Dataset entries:
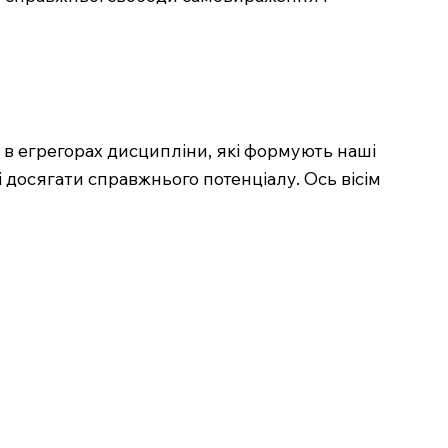
в егрегорах дисципліни, які формують наші
 досягати справжнього потенціалу. Ось вісім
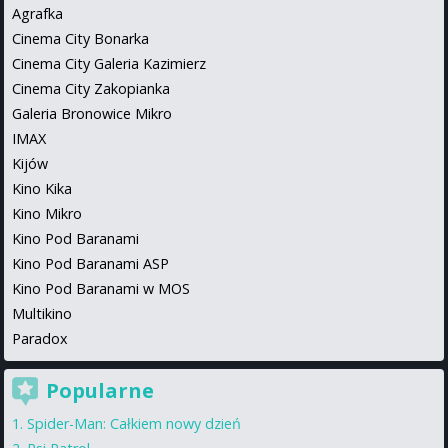
Agrafka
Cinema City Bonarka
Cinema City Galeria Kazimierz
Cinema City Zakopianka
Galeria Bronowice Mikro
IMAX
Kijów
Kino Kika
Kino Mikro
Kino Pod Baranami
Kino Pod Baranami ASP
Kino Pod Baranami w MOS
Multikino
Paradox
Popularne
Spider-Man: Całkiem nowy dzień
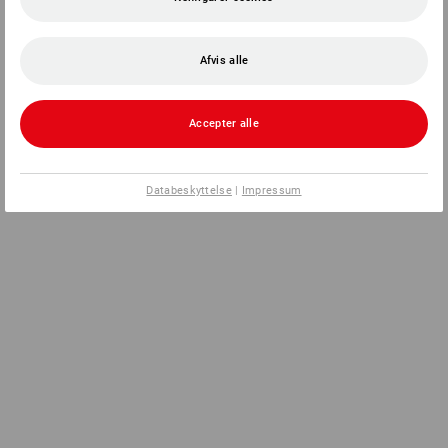
Afvis alle
Accepter alle
Databeskyttelse
|
Impressum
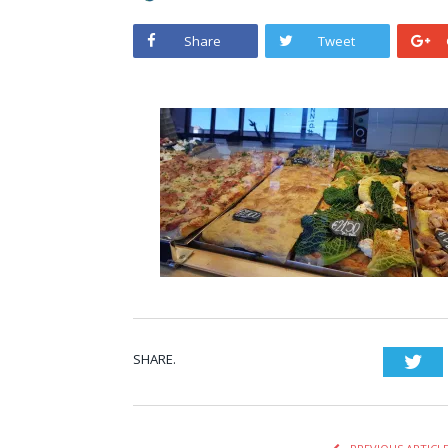
Share
Tweet
SHARE.
Twi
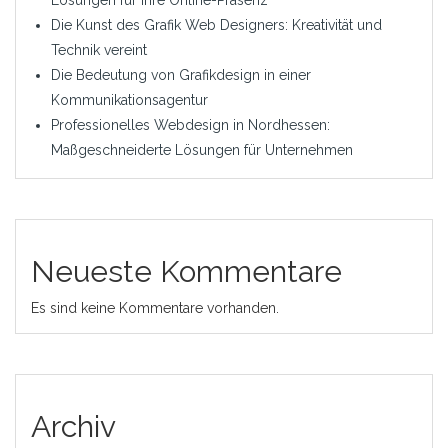
Die Kunst des Grafik Web Designers: Kreativität und
Technik vereint
Die Bedeutung von Grafikdesign in einer
Kommunikationsagentur
Professionelles Webdesign in Nordhessen:
Maßgeschneiderte Lösungen für Unternehmen
Neueste Kommentare
Es sind keine Kommentare vorhanden.
Archiv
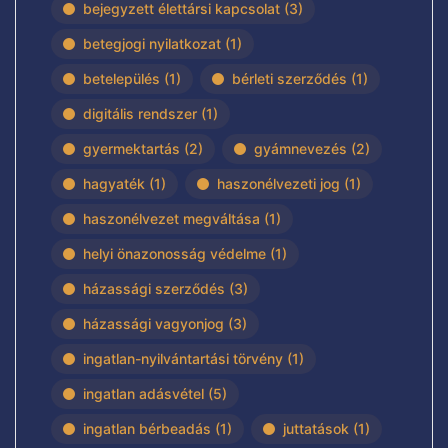
bejegyzett élettársi kapcsolat
(3)
betegjogi nyilatkozat
(1)
betelepülés
(1)
bérleti szerződés
(1)
digitális rendszer
(1)
gyermektartás
(2)
gyámnevezés
(2)
hagyaték
(1)
haszonélvezeti jog
(1)
haszonélvezet megváltása
(1)
helyi önazonosság védelme
(1)
házassági szerződés
(3)
házassági vagyonjog
(3)
ingatlan-nyilvántartási törvény
(1)
ingatlan adásvétel
(5)
ingatlan bérbeadás
(1)
juttatások
(1)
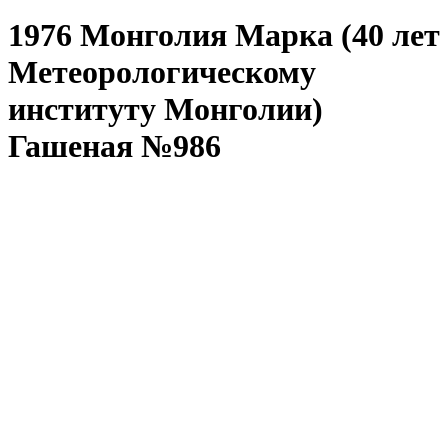
1976 Монголия Марка (40 лет
Метеорологическому
институту Монголии)
Гашеная №986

What needs to be done: In the entries above, find lines with "házassági" and copy each.

Task result:
házassági szerződés
házassági vagyonjog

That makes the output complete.